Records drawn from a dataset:
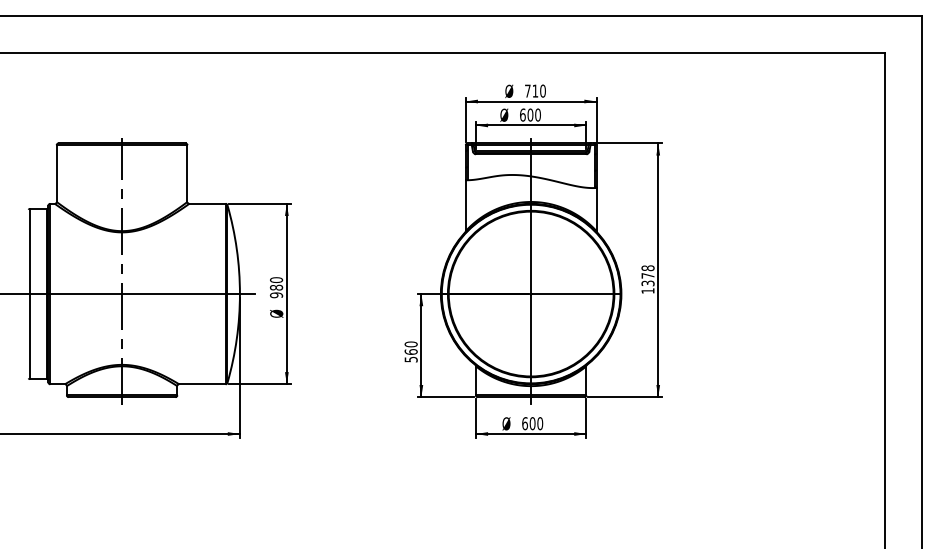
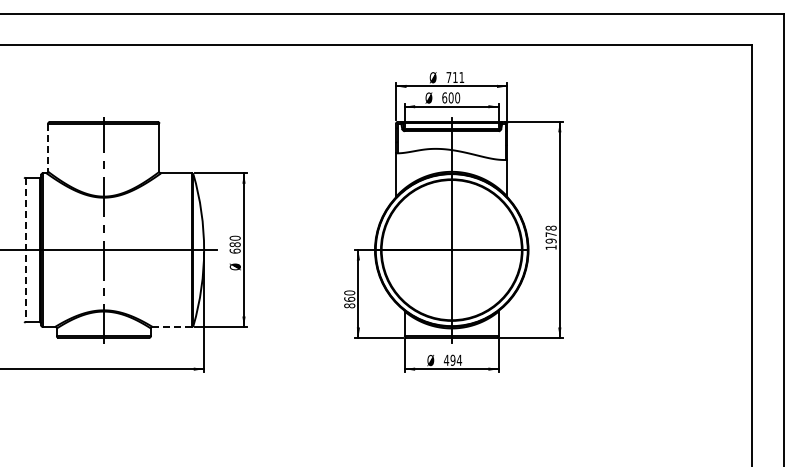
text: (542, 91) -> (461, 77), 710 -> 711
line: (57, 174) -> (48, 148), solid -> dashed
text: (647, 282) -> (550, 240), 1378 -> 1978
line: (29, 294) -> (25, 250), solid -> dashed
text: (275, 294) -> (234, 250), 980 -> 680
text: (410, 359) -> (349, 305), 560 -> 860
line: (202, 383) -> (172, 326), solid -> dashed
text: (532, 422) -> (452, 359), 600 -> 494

**PROBLEM TO WORK ON**
Read the entries above and find each line holding the word "text". Copy it out.

**SOLUTION**
text: (542, 91) -> (461, 77), 710 -> 711
text: (647, 282) -> (550, 240), 1378 -> 1978
text: (275, 294) -> (234, 250), 980 -> 680
text: (410, 359) -> (349, 305), 560 -> 860
text: (532, 422) -> (452, 359), 600 -> 494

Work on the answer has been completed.